- [Source excerpt]
Gashumba v Nkudiye [2015] UGSC 7 (23 April 2015)

Flynote
Civil Procedure|Actions and applications|Public Or General Importance|Stay of Execution|CL
Case summary
This was an appeal and application for a stay of execution of the order granted in the initial application. The respondent argued that the appeal was incompetent because it lacked a certificate from the Court of Appeal certifying that it concerned a question of great public or general importance. The respondent also argued that the execution was complete because he was in sole occupation of the suit land. The Supreme Court was concerned with whether there were grounds for the stay of execution. If a court was to grant an application for stay of execution, the applicant must establish that the appeal has a likelihood of success, or the prima facie case of his right to appeal; applicant will suffer irreparable damage or the appeal will be rendered nugatory if a stay is not granted; and the application was instituted without delay.  The applicant’s failure to obtain a certificate from the Court of Appeal did not render the appeal incompetent as the Supreme Court Rules provide that it is not necessary to obtain the certificate prior to lodging a notice of appeal. In assessing whether the appeal raised issues which merit consideration, the court held that the matter raised whether the issue was already adjudicated on. On the second criterion, the applicant established that irreparable damage would be suffered if the stay was not granted as a house would be destroyed. It was also accepted that the application was brought without delay.  The stay of execution was granted.

THE REPUBLIC OF UGANDA

IN THE SUPREME COURT OF UGANDA

AT KAMPALA

[Coram;Tumwesigye; Kisaakye; Arach-Amoko;JJ.S.C, Odoki; Tsekooko Ag JJ.S.C]

Civil application No. 24 of 2015

Between

Gashumba Maniraguha……………………………………………………….……..Applicant

Sam Nkudiye……………………………………………………………...………….Respondent

RULING OF THE COURT

The applicant Gashumba Maniraguha brought this application for an order staying the execution of the judgment of the Court of Appeal in Civil Appeal No.23 of 2005 until the determination of his appeal to this court. He also prayed that the costs of the application be provided for.

The Application was brought by Notice of Motion under rules 6(2) (b) and 42 of the rules of this court on the following grounds:

  1. That the applicant has filed an appeal in this court.

  2. That the applicant’s appeal has likelihood of success.

  3. That the respondent is likely to apply to execute the decree as he has already sent the same to the applicant’s lawyer for approval.

  4. That the applicant’s appeal will be rendered nugatory if the order for stay of execution is not granted.

- [Set task A]
Answer these about the Gashumba v Nkudiye ruling, one per line:
(i) Under which rules of the court was the Notice of Motion brought?
(ii) What did the applicant show would be destroyed if the stay was not granted?
(iii) Which Court of Appeal case's judgment did the applicant want stayed?
- [Set task B]
Carry on the Gashumba v Nkudiye ruling from its last line.

- [Data extract]
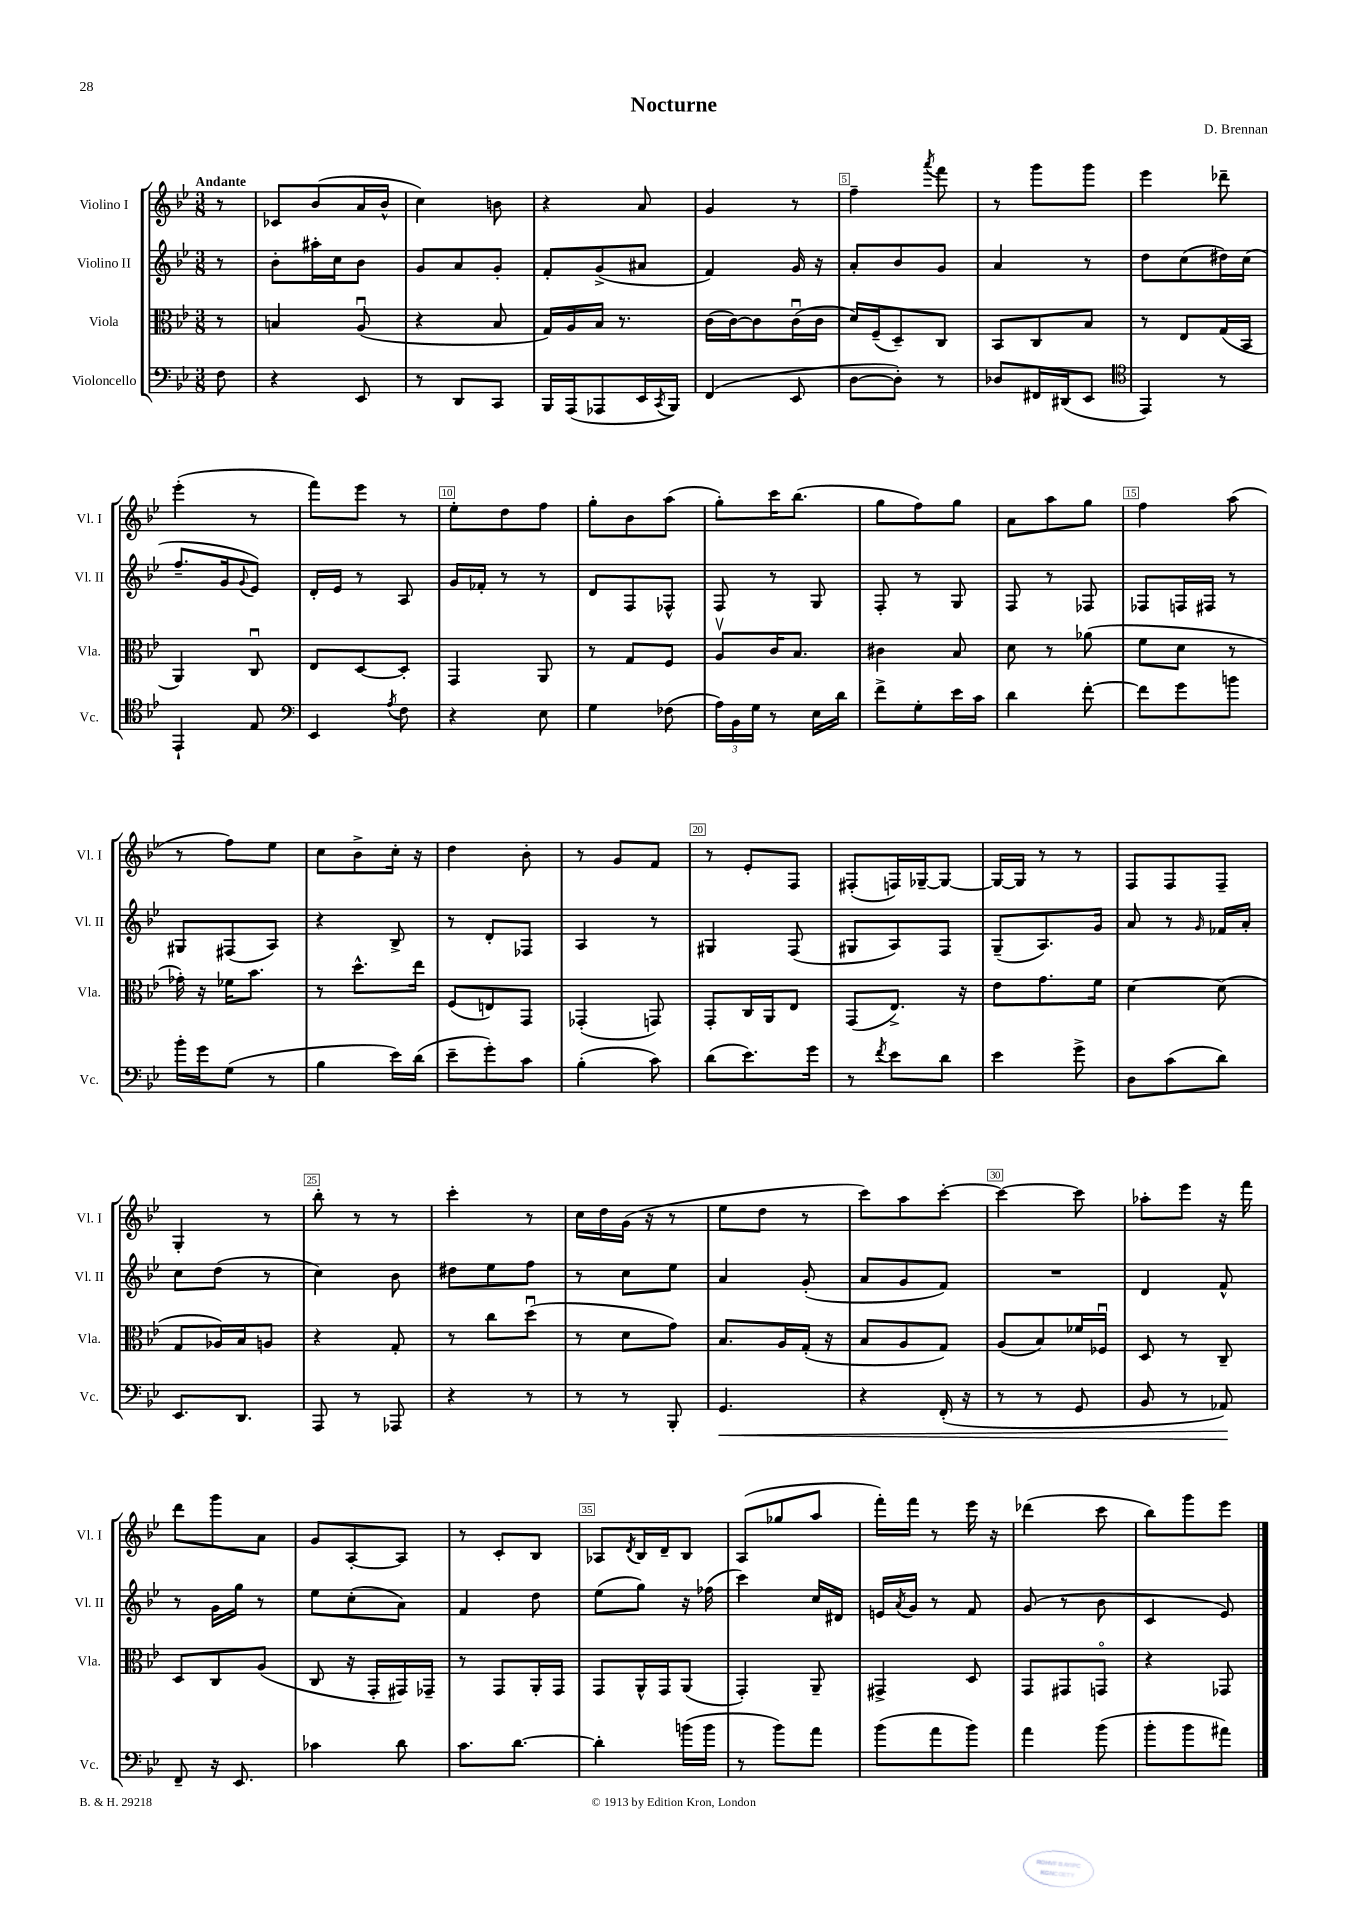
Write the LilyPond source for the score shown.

- [Task answer A]
(i) Rules 6(2)(b) and 42.
(ii) A house.
(iii) Civil Appeal No. 23 of 2005.

- [Task answer B]
  5. That the application was brought without delay.

The application is supported by the affidavit sworn by the applicant on the 2nd April, 2014 in which he substantially repeats the grounds set out in the Notice of motion.

In his response, the respondent Sam Nkundiye, filed an affidavit sworn on the 23rd of February 2015, opposing the application. The main thrust of his confession is that the appeal is incompetent for lack of a certificate from the Court of Appeal that the appeal concerns a question of great public or general importance as required by law, and the execution is complete because he is in sole occupation of the suite land.

Background:

It is necessary to give a brief background to this application as far as can be gathered from the record which is the following;

In 1981, Ernesta Kashumba also known as Gashumba instituted CS No.51 of 81 in the Chief Magistrates Court in Kabale against one Kosea Nkundiye for trespass and general damages in respect of land situated at Rugarama, Ndorwa in Kabale district (hereinafter referred to as the suite land). His claim was that his mother had acquired the suite land from the church mission in 1933 and he had inherited it from her in 1975 after her death. That he had since then utilized the suit land until 1980 when Nkundiye trespassed on it by cultivating thereon.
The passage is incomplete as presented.